Lunthák packte sein Kurzschwert mit aller Kraft. Er verspürte keine Furcht, seine Rüstung würde ihn auch diesmal schützen. Er verspürte nur den Wunsch, zu töten und warmes Blut zu trinken.
Hätte der Wolf das dunkle Funkeln in den Raubtierähnlichen Augen des Ork-Hünen sehen und verstehen können, hätte er vielleicht gezögert. Stattdessen machte er sich bereit – und sprang.
Wenig später rannte ein Warg aus dem Nebelgebirge nach Osten.
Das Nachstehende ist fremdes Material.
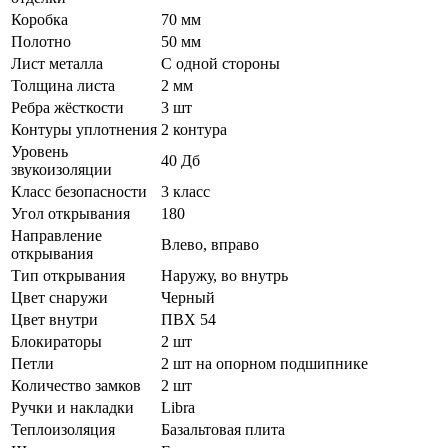
Коробка
70 мм
Полотно
50 мм
Лист металла
С одной стороны
Толщина листа
2 мм
Ребра жёсткости
3 шт
Контуры уплотнения
2 контура
Уровень
40 Дб
звукоизоляции
Класс безопасности
3 класс
Угол открывания
180
Направление
Влево, вправо
открывания
Тип открывания
Наружу, во внутрь
Цвет снаружи
Черный
Цвет внутри
ПВХ 54
Блокираторы
2 шт
Петли
2 шт на опорном подшипнике
Количество замков
2 шт
Ручки и накладки
Libra
Теплоизоляция
Базальтовая плита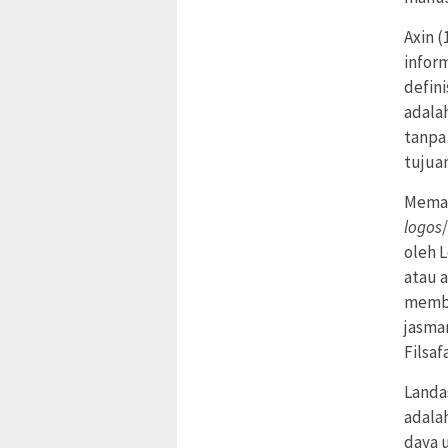
Axin 
infor
defini
adala
tanpa
tujua
Memaha
logos
oleh L
atau a
memba
jasman
Filsaf
Landa
adala
daya 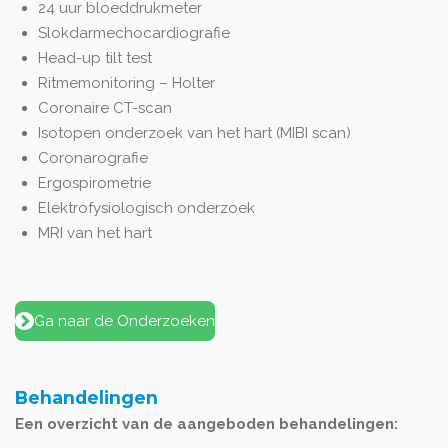
24 uur bloeddrukmeter
Slokdarmechocardiografie
Head-up tilt test
Ritmemonitoring – Holter
Coronaire CT-scan
Isotopen onderzoek van het hart (MIBI scan)
Coronarografie
Ergospirometrie
Elektrofysiologisch onderzoek
MRI van het hart
Ga naar de Onderzoeken
Behandelingen
Een overzicht van de aangeboden behandelingen: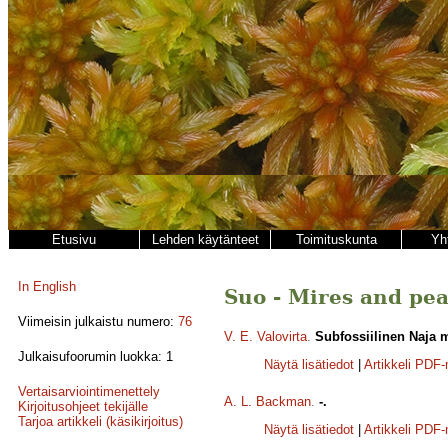
Etusivu
Lehden käytänteet
Toimituskunta
Yh
In English
Suo - Mires and pea
Viimeisin julkaistu numero:
76
V. E. Valovirta
.
Subfossiilinen Naja 
Julkaisufoorumin luokka: 1
Näytä lisätiedot
|
Artikkeli PDF
Vertaisarviointimenettely
A. L. Backman
.
-.
Kirjoitusohjeet tekijälle
Tarjoa artikkeli (käsikirjoitus)
Näytä lisätiedot
|
Artikkeli PDF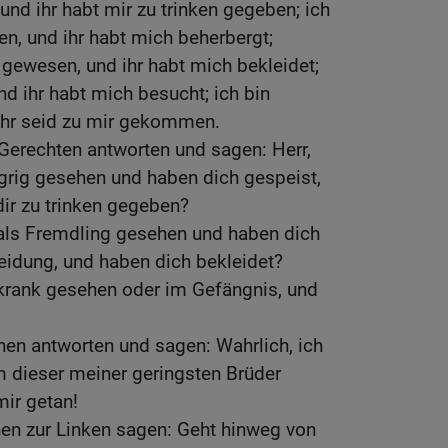
und ihr habt mir zu trinken gegeben; ich
n, und ihr habt mich beherbergt;
 gewesen, und ihr habt mich bekleidet;
nd ihr habt mich besucht; ich bin
ihr seid zu mir gekommen.
Gerechten antworten und sagen: Herr,
grig gesehen und haben dich gespeist,
dir zu trinken gegeben?
als Fremdling gesehen und haben dich
eidung, und haben dich bekleidet?
krank gesehen oder im Gefängnis, und
nen antworten und sagen: Wahrlich, ich
m dieser meiner geringsten Brüder
mir getan!
nen zur Linken sagen: Geht hinweg von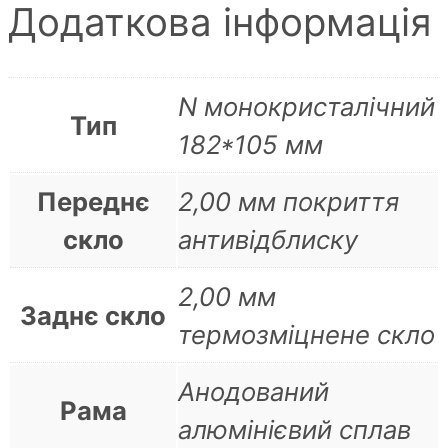
Додаткова інформація
N монокристалічний
Тип
182*105 мм
Переднє
2,00 мм покриття
скло
антивідблиску
2,00 мм
Заднє скло
термозміцнене скло
Анодований
Рама
алюмінієвий сплав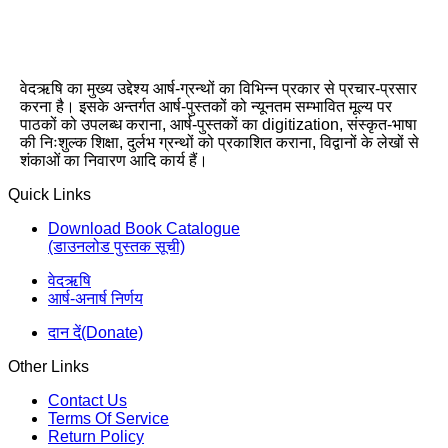
वेदऋषि का मुख्य उद्देश्य आर्ष-ग्रन्थों का विभिन्न प्रकार से प्रचार-प्रसार
करना है। इसके अन्तर्गत आर्ष-पुस्तकों को न्यूनतम सम्भावित मूल्य पर
पाठकों को उपलब्ध कराना, आर्ष-पुस्तकों का digitization, संस्कृत-भाषा
की निःशुल्क शिक्षा, दुर्लभ ग्रन्थों को प्रकाशित कराना, विद्वानों के लेखों से
शंकाओं का निवारण आदि कार्य हैं।
Quick Links
Download Book Catalogue
(डाउनलोड पुस्तक सूची)
वेदऋषि
आर्ष-अनार्ष निर्णय
दान दें(Donate)
Other Links
Contact Us
Terms Of Service
Return Policy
Auf seinem Rücken saß, beide Hände in das Nackenfell der Kreatur gekrallt, eine riesige Gestalt in schwarzer Rüstung.

Sindarin:
Annon-en-lum = Tor des Schattens

Sprache der Orks:
Korgaîsth = Warg (ursprünglich Werwolf)

Only True Witchking:
Wird voraussichtlich nicht fortgesetzt.